Decisão Nº 08018150820198205108 de TJRN. Tribunal de Justiça do Rio Grande do Norte, 3ª Turma Recursal, 25-05-2020

Data de Julgamento25 Maio 2020
Classe processualRECURSO INOMINADO CÍVEL
Número do processo08018150820198205108
Órgão3ª Turma Recursal
Tipo de documentoDecisão monocrática

PODER JUDICIÁRIO DO ESTADO DO RIO GRANDE DO NORTE

JUIZADOS ESPECIAIS CÍVEIS E CRIMINAIS

TERCEIRA TURMA RECURSAL

RECURSO CÍVEL INOMINADO VIRTUAL N° 0801815-08.2019.8.20.5108

JUIZADO ESPECIAL CÍVEL DA COMARCA DE PAU DOS FERROS

RECORRENTE: BANCO ITAU BMG CONSIGNADO S.A.

ADVOGADO: WILSON SALES BELCHIOR

RECORRIDA: JOSEFA SABINO BEZERRA

ADVOGADO: RAUL VINNICCIUS DE MORAIS

JUÍZA RELATORA: TATIANA SOCOLOSKI PERAZZO PAZ DE MELO

EMENTA: RECURSO INOMINADO. DIREITO DO CONSUMIDOR. AÇÃO DE DESCONSTITUIÇÃO E INDENIZAÇÃO POR DANOS MORAIS. ALEGAÇÃO DE NÃO CONTRATAÇÃO DO EMPRÉSTIMO CONSIGNADO. AUTORA NÃO ALFABETIZADA. CELEBRAÇÃO E VALIDADE DO CONTRATO DE EMPRÉSTIMO COMPROVADA PELO DEMANDADO. PRESENÇA DE ASSINATURA A ROGO E DE DUAS TESTEMUNHAS E SEUS DOCUMENTOS PESSOAIS. LEGALIDADE DOS DESCONTOS. NÃO DEMONSTRAÇÃO DA QUITAÇÃO DO EMPRÉSTIMO. SENTENÇA REFORMADA. RECURSO CONHECIDO E PROVIDO.

ACÓRDÃO

VISTOS, relatados e discutidos estes autos do Recurso Inominado acima identificado, decidem os Juízes que integram a Terceira Turma Recursal dos Juizados Especiais Cíveis e Criminais de Natal, Estado do Rio Grande do Norte, à unanimidade de votos, conhecer e dar provimento ao recurso, para reformar a sentença e julgar improcedentes os pedidos iniciais. Sem condenação em custas e honorários advocatícios, ante o provimento do recurso.
______________________________
INSTRUÇÃO A | Quem figura como juíza relatora na decisão?
INSTRUÇÃO B | Prossiga com a decisão judicial sobre o empréstimo consignado a partir da última frase apresentada.
Os dados apresentados adiante não são necessários.

DADOS BRUTOS |
______________________________
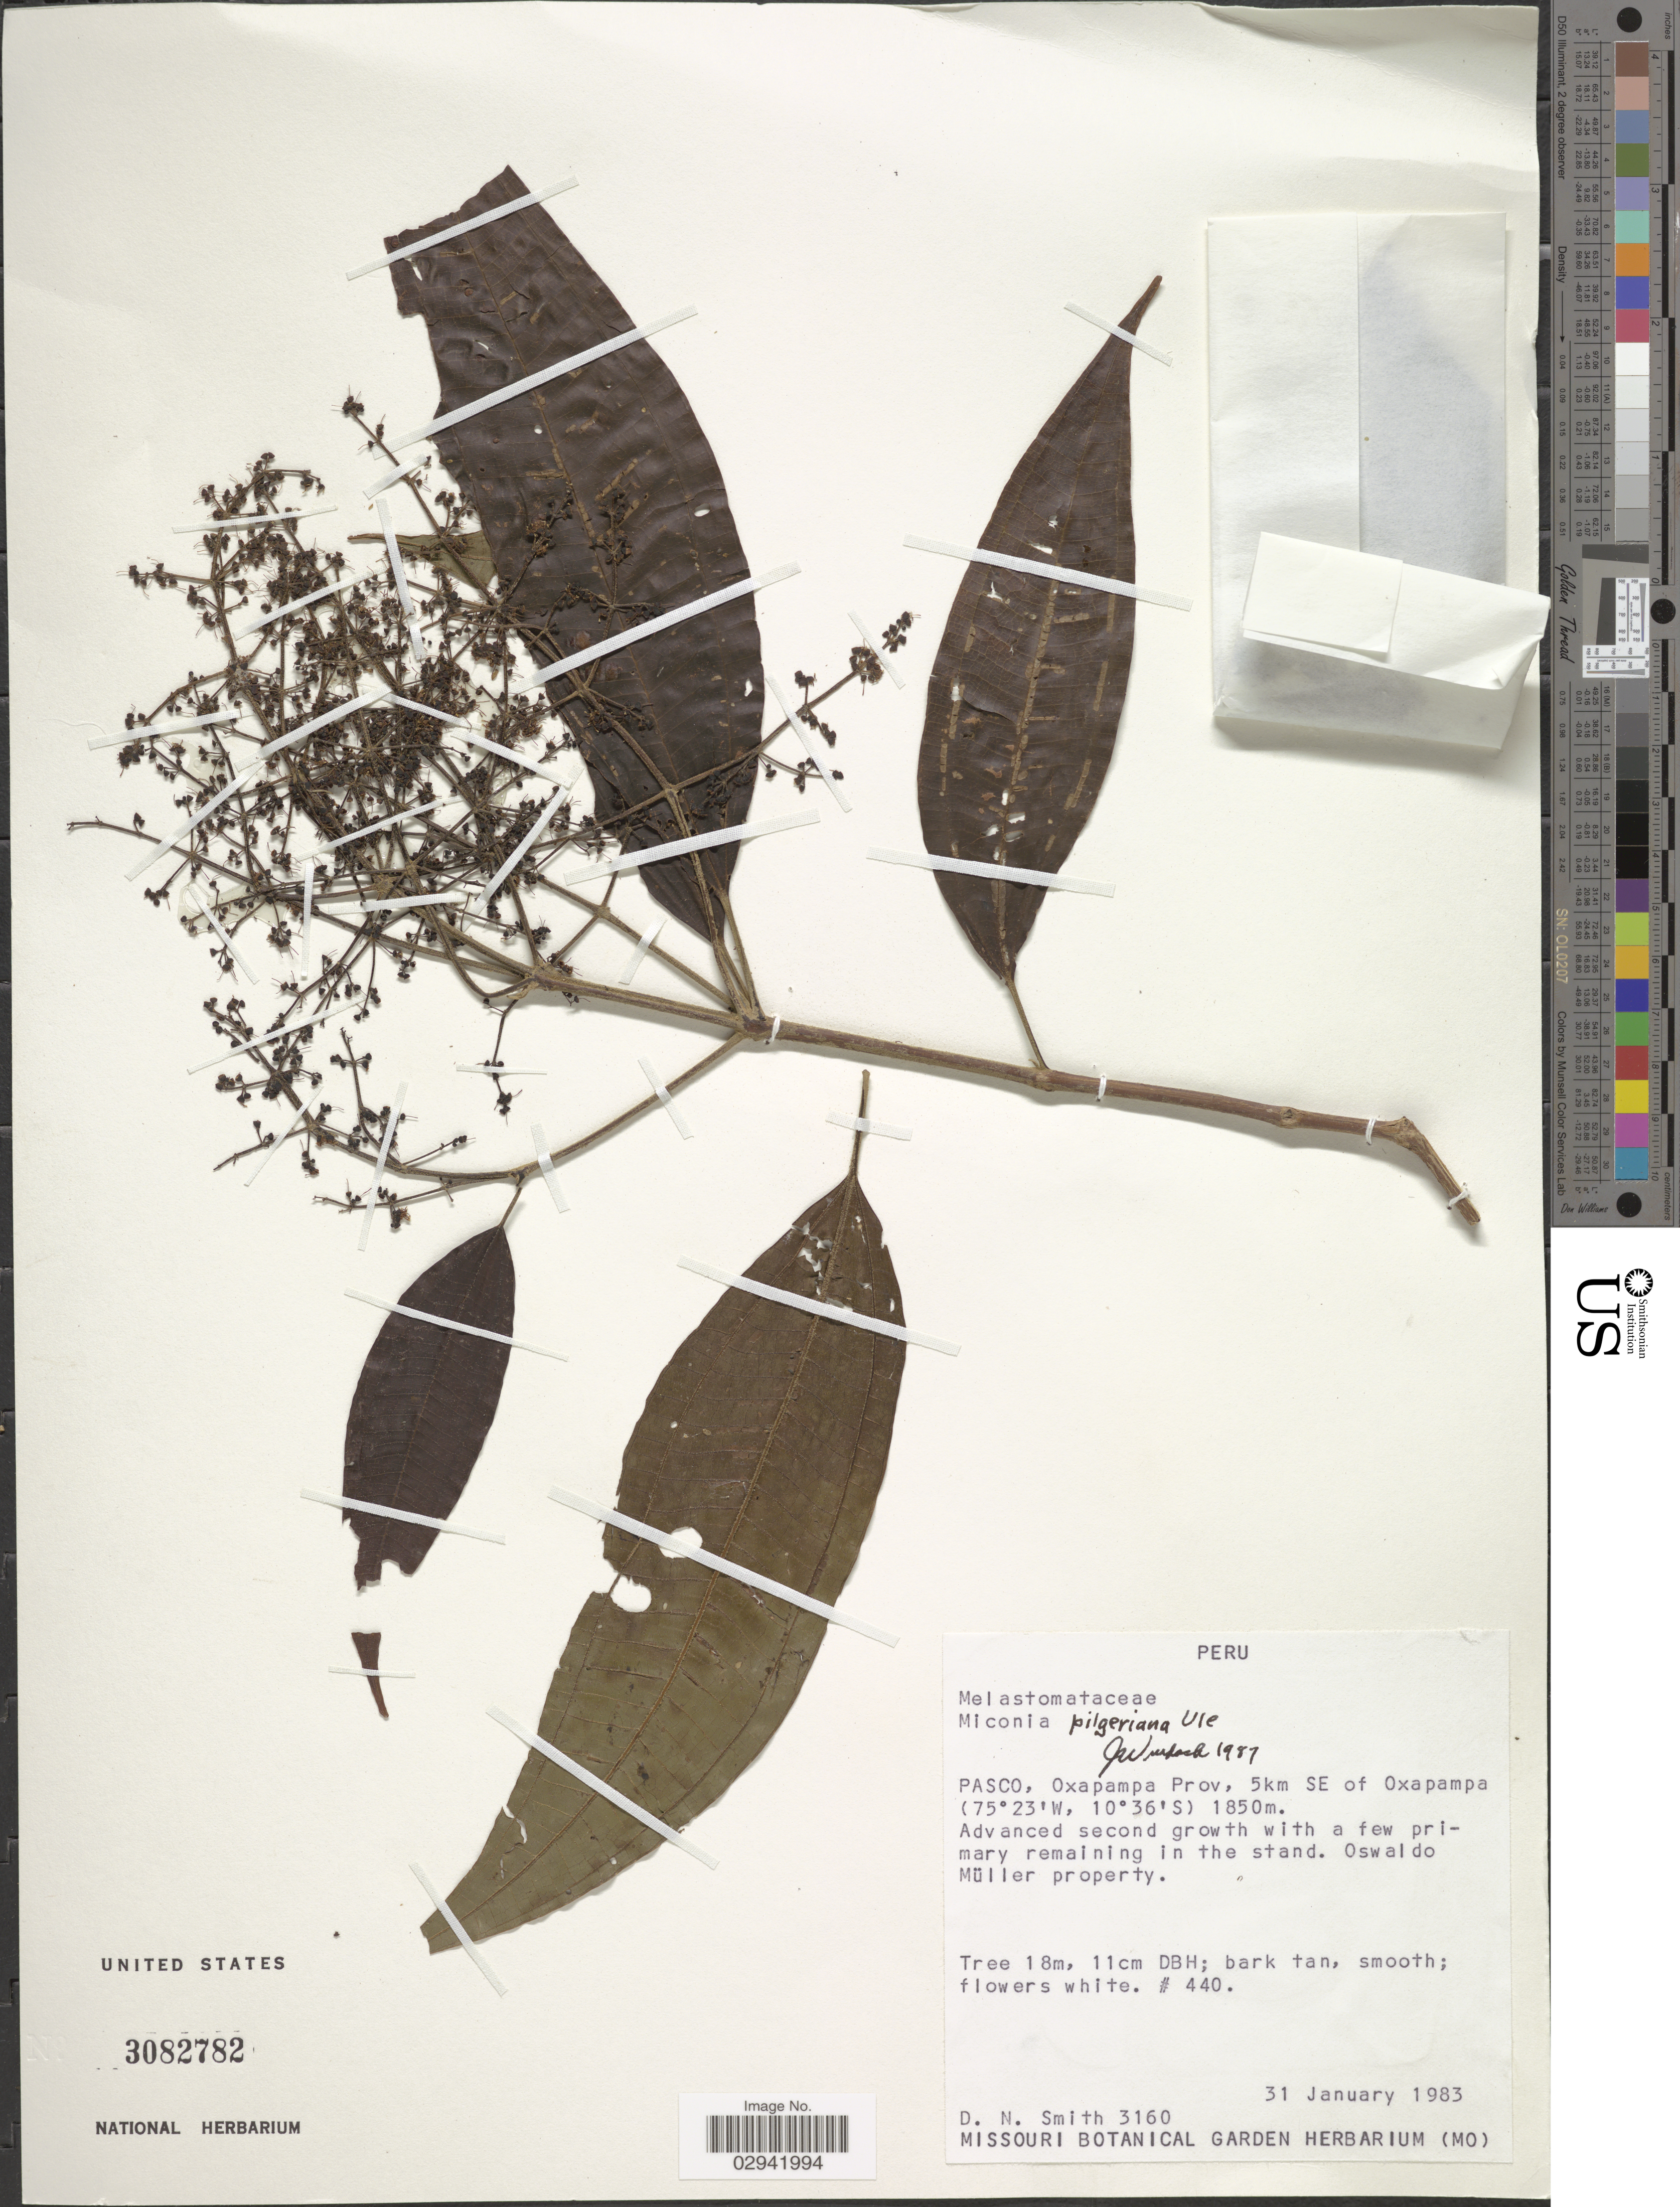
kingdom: Plantae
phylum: Tracheophyta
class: Magnoliopsida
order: Myrtales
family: Melastomataceae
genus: Miconia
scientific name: Miconia pilgeriana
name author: Ule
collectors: D. Smith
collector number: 3160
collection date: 1983-01-31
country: Peru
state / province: Pasco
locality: Oxapampa Prov, 5km SE of Oxapampa.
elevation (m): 1850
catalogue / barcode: US 3082782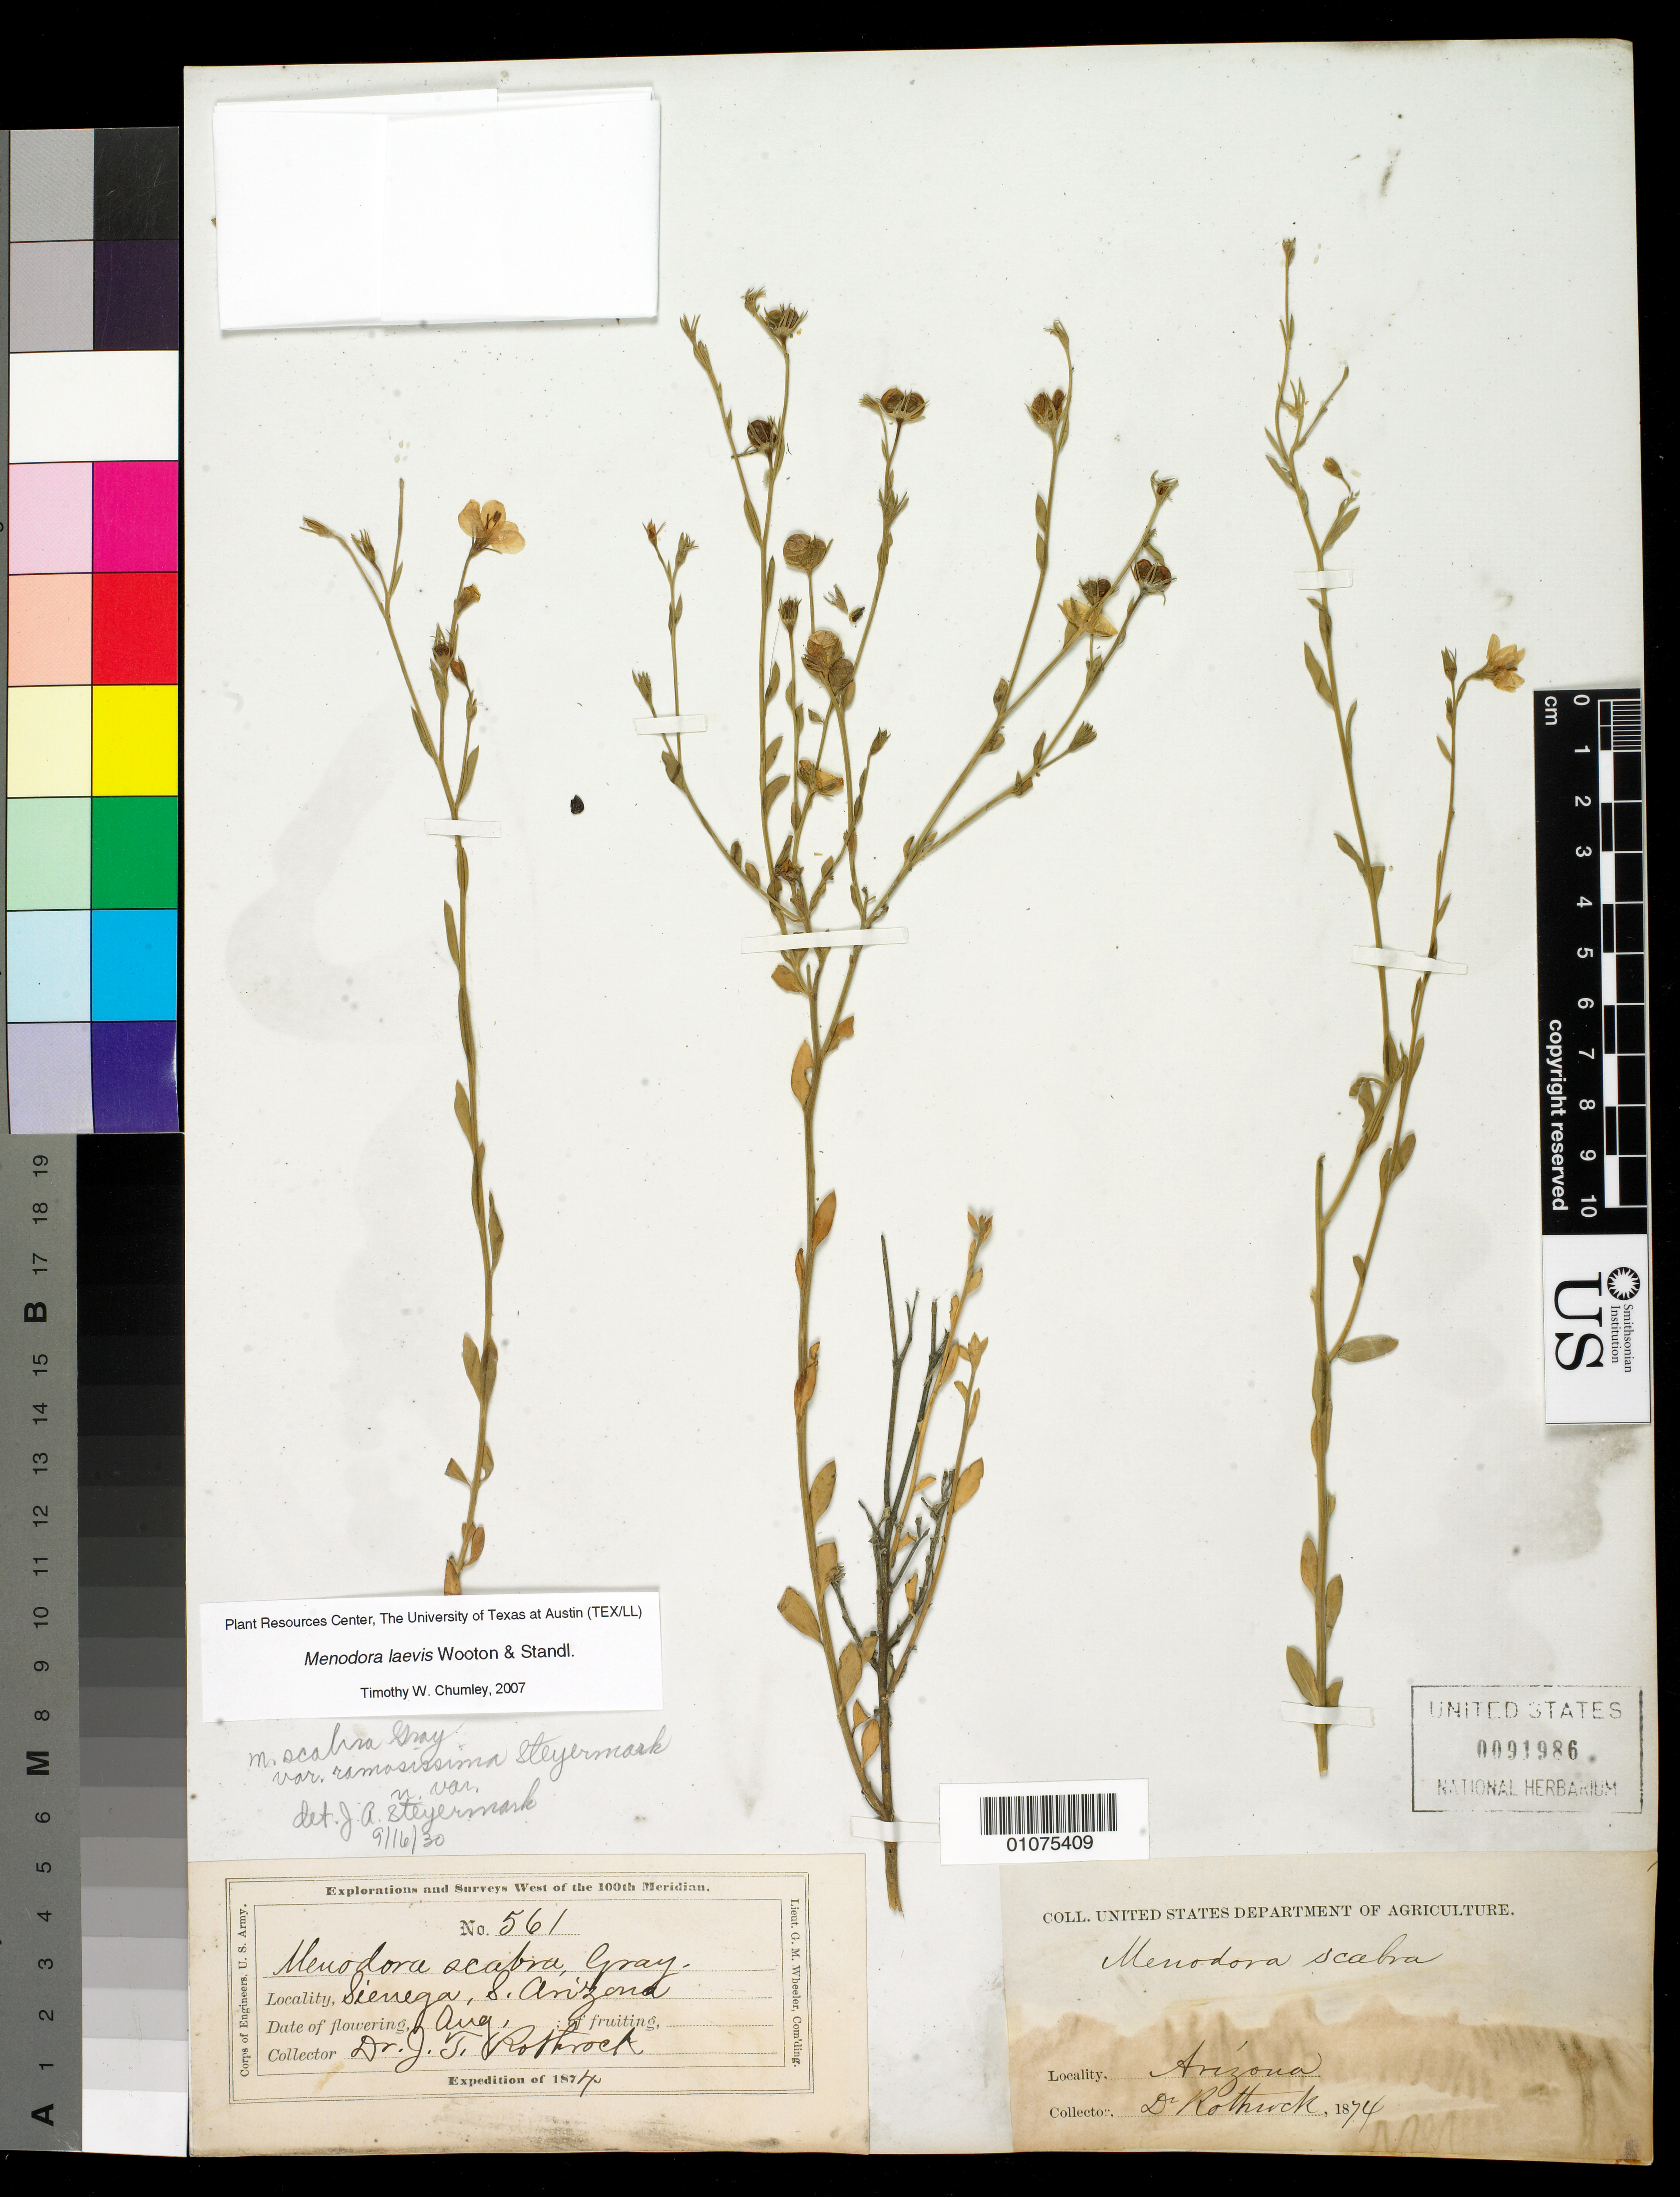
______________________________
RESPOSTA ESPERADA A | Tatiana Socoloski Perazzo Paz de Melo.

RESPOSTA ESPERADA B |
Natal/RN, 23 de abril de 2020.

TATIANA SOCOLOSKI PERAZZO PAZ DE MELO

Juíza Relatora

RELATÓRIO

SENTENÇA:

Vistos etc.

Relatório dispensado nos termos do art. 38 da Lei 9.099/95.

Em primeiro lugar, verifica-se que em sede de apreciação de pedido de tutela antecipada foi determinado à conexão entre os processos nº. 0801815-08.2019.8.20.5108 e 0801707-76.2019.8.20.5108, contudo em melhor analise dos autos observo que não é o caso de conexão, mas apenas de identidade de partes, motivo pelo qual, ausentes quaisquer das hipóteses delineadas no art. 55 do CPC, revogo a decisão anterior nesse ponto e passo ao julgamento em separado dos processos, tendo em vista, inclusive, que um dos processos já foi devidamente sentenciado.

In casu, não há necessidade de prova pericial técnica para resolução do impasse, sendo as provas documentais juntadas aos autos suficientes para decidir o mérito da ação, posto que o contrato padece de vício formal que o torna nulo.

No tocante a preliminar de falta de interesse de agir, esta também não merece acolhimento, posto que o prévio acionamento da via administrativa não se impõe à autora, de sorte que pode ela optar diretamente pela propositura da ação, face a garantia da inafastabilidade do controle jurisdicional (art. 5º, inc. XXXV, da CF/88).

Por fim, quanto a preliminar de incompetência territorial, pelo fato da autora morar em São Francisco do Oeste/RN, verifico que a mesma não merece prosperar, uma vez que a Comarca de Pau dos Ferros/RN engloba na sua competência jurisdicional o município em que reside a parte autora.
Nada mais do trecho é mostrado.